Numa pergunta enviada a António Costa através do presidente da Assembleia da República, os centristas questionam se o chefe do Governo considera correto que os secretários de Estado dos Assuntos Fiscais, Fernando Rocha Andrade, da Indústria, João Vasconcelos, e da Internacionalização, Jorge Costa Oliveira, tenham aceitado viagens oferecidas e se estão “em condições de isenção e transparência para tomar decisões políticas que possam afetar direta ou indiretamente a Galp”.

No mesmo documento com data de 11 de agosto e hoje divulgado, os parlamentares referem o contencioso que decorre em tribunal entre a Galp e o Estado português por a empresa se recusar a pagar impostos que já ultrapassam os 100 milhões de euros, sendo “a Autoridade Tributária que se encontra precisamente sob a tutela de Fernando Rocha Andrade que representa o Estado nesse litígio”.

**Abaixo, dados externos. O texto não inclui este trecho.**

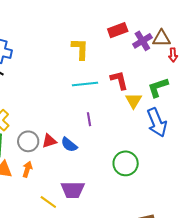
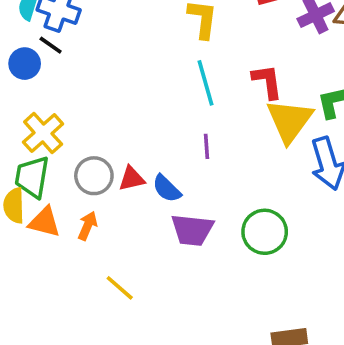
cyan line: (85, 84) -> (205, 83), turned 75
yellow triangle: (134, 101) -> (290, 121), size x1.6
purple trapezoid: (73, 190) -> (192, 230), moved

Tendo aceitado a oferta da Galp, qualquer um dos três secretários de Estado ficou objetivamente fragilizado do ponto de vista da isenção e distanciamento, pelo que não terá a força política necessária para tomar decisões que possam afetar direta ou indiretamente aquela empresa”, consideram.

Nesse sentido, questionam o primeiro-ministro se “considera que Fernando Rocha Andrade possui as condições políticas necessárias para continuar a tutelar aquela Autoridade [Tributária], após ter aceitado a oferta da Galp”.

O CDS-PP refere ainda como “curioso, que algumas forças políticas que, por este ou por aquele motivo, criticavam todo e qualquer governo, e que falavam em domínio dos designados grandes grupos económicos, agora, na política atual, perante um caso destes, tenham chumbado a solicitação do Grupo Parlamentar do CDS-PP para reunir de emergência a comissão permanente do parlamento para debater este assunto”.

PS, BE, PCP e PEV recusaram na quarta-feira o pedido do CDS-PP para uma reunião da comissão permanente do parlamento para debater as viagens de membros do Governo pagas pela Galp para assistir a jogos do europeu de futebol.

Na terça-feira, o primeiro-ministro considerou que o caso das viagens de membros do Governo pagas pela Galp para assistir a jogos do europeu de futebol está "devidamente encerrado", garantindo que esses membros do executivo têm a sua confiança.

É um assunto que está encerrado, o senhor primeiro-ministro em exercício [o ministro dos Negócios Estrangeiros] já teve oportunidade de dizer da parte do Governo o que tinha a dizer e as medidas que foram adotadas e que vão ser adotadas e, para mim, é um assunto que está devidamente encerrado", afirmou então o primeiro-ministro.